Often those qualities are unpredictable, hard to pin down, and tough to replicate, although year after year networks look at the successes of their rivals and attempt to re-create a little of the lightning in a bottle that other three letter broadcaster has going on right now, anyway.

Currently, the trend is towards more heartfelt fare that runs the the gamut of human experience. Hard times make for softer, more touchy-feely TV shows, with research suggesting they give us something to focus those negative emotions on and get them out of our system. So if you’ve been crying into your tissues over the latest episode of This is Us, don’t worry. You are both a child of the times and emotionally healthy. And somewhere, a TV network exec is patting him or herself on the back for a job well done.

Which brings us to ABC’s new feel-good drama A Million Little Things. With an attractive ensemble cast and feelgood subject matter about friendship and learning how to seize the day, it’s perhaps unsurprising to note that comparisons to NBC’s above-mentioned hit, now entering its third season on NBC, are already starting to roll in.

A Million Little Things focuses, not on family but on a group of friends, who, we learn got together when the elevator they were sharing got stuck between floors, forcing them to spend time and ultimately share honest truths while awaiting rescue. Fast forward five years and life has not been smooth sailing for this disparate group. While some have achieved great success, others flounder in debt. For others, the threat of illness looms, while another’s marriage quietly crumbles. However it’s only after one of the gang, Jon, commits suicide that the others are jolted into reality. They realize they have each spent the last five years coasting through their respective lives, caught in the minutate of living, but never truly alive.

Problem description: Copy the passage of the TV review from "Currently, the trend" up to and including "job well done.", word for word.

Data to examine:

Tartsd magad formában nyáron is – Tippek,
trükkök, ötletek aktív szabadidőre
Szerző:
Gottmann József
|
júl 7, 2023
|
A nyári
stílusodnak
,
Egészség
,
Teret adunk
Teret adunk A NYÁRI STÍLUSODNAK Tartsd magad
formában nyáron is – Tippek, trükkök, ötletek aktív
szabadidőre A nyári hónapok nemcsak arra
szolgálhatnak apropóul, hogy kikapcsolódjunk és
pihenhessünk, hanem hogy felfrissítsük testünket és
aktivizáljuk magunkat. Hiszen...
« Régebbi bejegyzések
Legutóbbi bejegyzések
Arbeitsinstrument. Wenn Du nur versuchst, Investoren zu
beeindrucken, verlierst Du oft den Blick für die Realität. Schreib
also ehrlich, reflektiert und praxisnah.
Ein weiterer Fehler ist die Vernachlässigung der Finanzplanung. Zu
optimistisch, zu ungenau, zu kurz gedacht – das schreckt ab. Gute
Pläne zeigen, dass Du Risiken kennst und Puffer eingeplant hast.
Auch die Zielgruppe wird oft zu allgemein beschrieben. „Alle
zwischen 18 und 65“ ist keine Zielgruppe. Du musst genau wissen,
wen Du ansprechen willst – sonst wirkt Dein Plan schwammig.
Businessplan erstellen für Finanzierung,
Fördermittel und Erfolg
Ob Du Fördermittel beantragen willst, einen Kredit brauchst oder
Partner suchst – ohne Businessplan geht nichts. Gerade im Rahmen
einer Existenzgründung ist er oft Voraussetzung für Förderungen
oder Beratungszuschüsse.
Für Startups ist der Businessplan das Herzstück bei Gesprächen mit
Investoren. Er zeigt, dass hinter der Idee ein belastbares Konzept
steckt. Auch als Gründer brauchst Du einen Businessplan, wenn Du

--

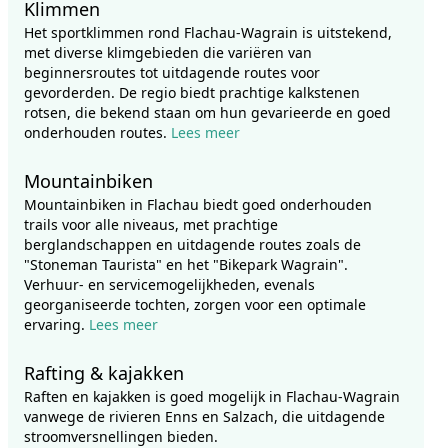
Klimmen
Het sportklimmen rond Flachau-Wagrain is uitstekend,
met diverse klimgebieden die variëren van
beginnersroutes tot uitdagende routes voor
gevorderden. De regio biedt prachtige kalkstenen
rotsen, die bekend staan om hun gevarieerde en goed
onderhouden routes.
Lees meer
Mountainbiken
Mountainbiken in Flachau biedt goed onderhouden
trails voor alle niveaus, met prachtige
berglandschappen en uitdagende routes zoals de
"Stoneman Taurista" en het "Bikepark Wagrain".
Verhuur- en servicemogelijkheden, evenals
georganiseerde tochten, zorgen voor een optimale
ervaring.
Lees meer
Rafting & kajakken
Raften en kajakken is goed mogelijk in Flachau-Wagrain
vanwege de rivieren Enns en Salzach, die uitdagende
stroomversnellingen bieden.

Output of the task:
Currently, the trend is towards more heartfelt fare that runs the the gamut of human experience. Hard times make for softer, more touchy-feely TV shows, with research suggesting they give us something to focus those negative emotions on and get them out of our system. So if you’ve been crying into your tissues over the latest episode of This is Us, don’t worry. You are both a child of the times and emotionally healthy. And somewhere, a TV network exec is patting him or herself on the back for a job well done.